If your customers pay on net-30, net-60, or net-90 terms, you already know the squeeze: the work is done, the invoice is sent, and your cash is locked up for weeks while payroll and suppliers still come due. Invoice factoring exists to close that gap.
It’s one of the oldest forms of business finance — and one of the most misunderstood. Here’s how it actually works.
What factoring is
Factoring is the sale of your unpaid invoices to a funding partner at a small discount. Instead of waiting 60 days, you receive most of the invoice value — typically 80–90% — within a day or two. When your customer pays, you receive the remainder minus a modest fee.
How a typical deal flows
- You deliver the work and invoice your customer as usual
- You send the invoice to your funding partner and receive an advance within ~24 hours
- Your customer pays on their normal terms
- You receive the reserve balance, less the factoring fee
When it makes sense
Factoring shines for B2B businesses with creditworthy customers and long payment terms: staffing firms, freight and trucking, manufacturers, and wholesalers. Because approval leans on your customers’ credit rather than yours, it’s often accessible to younger companies that can’t yet qualify for a traditional loan.
Quick math
Advancing a $200,000 receivables book at 85% puts $170,000 in your account this week instead of two months from now — usually for a fee far smaller than the cost of a missed opportunity.
What to watch for
Read the terms.

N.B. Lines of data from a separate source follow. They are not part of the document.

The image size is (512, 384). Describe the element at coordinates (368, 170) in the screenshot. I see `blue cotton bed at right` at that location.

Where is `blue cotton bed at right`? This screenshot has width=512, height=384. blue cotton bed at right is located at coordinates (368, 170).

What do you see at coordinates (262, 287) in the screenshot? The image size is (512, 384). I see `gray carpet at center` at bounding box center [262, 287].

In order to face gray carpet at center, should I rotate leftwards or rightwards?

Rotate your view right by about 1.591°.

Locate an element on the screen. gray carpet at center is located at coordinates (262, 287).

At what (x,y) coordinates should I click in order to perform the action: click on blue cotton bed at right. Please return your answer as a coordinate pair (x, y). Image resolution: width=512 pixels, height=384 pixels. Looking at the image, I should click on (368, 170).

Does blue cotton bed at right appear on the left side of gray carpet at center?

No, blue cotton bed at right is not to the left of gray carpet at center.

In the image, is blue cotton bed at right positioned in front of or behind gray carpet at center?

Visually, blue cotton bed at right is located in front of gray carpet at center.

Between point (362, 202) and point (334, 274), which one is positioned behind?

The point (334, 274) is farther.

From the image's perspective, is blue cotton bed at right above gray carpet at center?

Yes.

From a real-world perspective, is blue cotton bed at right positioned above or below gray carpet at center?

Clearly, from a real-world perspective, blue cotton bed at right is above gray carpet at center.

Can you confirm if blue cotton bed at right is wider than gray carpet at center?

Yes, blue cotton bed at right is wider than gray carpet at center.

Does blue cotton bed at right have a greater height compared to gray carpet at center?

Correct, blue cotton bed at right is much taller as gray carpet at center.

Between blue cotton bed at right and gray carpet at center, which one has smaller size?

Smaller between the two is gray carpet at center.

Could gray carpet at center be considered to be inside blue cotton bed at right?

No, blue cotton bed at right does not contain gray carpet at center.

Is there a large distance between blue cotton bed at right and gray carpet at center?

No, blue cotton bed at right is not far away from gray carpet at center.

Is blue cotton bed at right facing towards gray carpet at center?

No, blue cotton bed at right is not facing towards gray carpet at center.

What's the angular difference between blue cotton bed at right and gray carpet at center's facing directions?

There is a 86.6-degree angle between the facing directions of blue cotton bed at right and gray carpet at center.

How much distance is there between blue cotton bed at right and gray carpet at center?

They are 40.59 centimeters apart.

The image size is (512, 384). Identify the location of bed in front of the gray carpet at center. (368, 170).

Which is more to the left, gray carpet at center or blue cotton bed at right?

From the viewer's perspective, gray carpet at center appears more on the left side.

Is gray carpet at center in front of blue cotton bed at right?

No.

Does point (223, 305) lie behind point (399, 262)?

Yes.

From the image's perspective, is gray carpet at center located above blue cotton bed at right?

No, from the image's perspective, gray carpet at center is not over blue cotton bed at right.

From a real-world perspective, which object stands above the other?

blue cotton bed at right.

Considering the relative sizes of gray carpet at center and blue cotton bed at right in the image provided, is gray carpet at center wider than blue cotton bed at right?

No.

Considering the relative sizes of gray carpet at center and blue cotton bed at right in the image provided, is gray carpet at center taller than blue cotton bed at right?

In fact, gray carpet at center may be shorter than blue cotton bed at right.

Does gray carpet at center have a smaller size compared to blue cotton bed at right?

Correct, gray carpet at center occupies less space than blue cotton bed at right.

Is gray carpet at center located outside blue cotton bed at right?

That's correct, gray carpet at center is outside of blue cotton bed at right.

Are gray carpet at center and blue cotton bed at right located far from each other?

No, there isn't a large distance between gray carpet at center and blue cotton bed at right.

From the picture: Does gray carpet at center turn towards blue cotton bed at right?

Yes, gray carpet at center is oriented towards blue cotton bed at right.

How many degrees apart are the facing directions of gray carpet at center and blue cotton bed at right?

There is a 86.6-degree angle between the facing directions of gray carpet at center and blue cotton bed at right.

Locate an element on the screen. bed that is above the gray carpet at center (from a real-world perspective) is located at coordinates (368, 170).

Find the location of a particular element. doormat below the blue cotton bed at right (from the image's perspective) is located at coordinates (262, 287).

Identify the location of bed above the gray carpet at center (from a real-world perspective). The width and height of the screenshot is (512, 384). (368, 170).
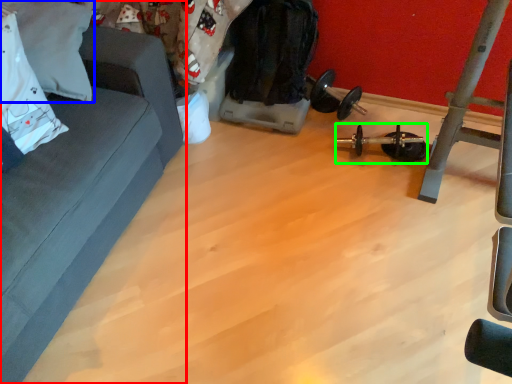
Question: Which object is positioned closest to studio couch (highlighted by a red box)? Select from pillow (highlighted by a blue box) and equipment (highlighted by a green box).

Choices:
 (A) pillow
 (B) equipment

Answer: (A)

Understand whether the arrangement is recourse or non-recourse, how fees scale with time-to-payment, and whether there’s a minimum volume. A transparent partner will walk you through every number before you commit.
Key takeaways
- Factoring advances most of an invoice's value within a day or two.
- Approval depends largely on your customers' credit, not just yours.
- It unlocks earned revenue without adding debt.
- Best for B2B firms with long payment terms and solid clients.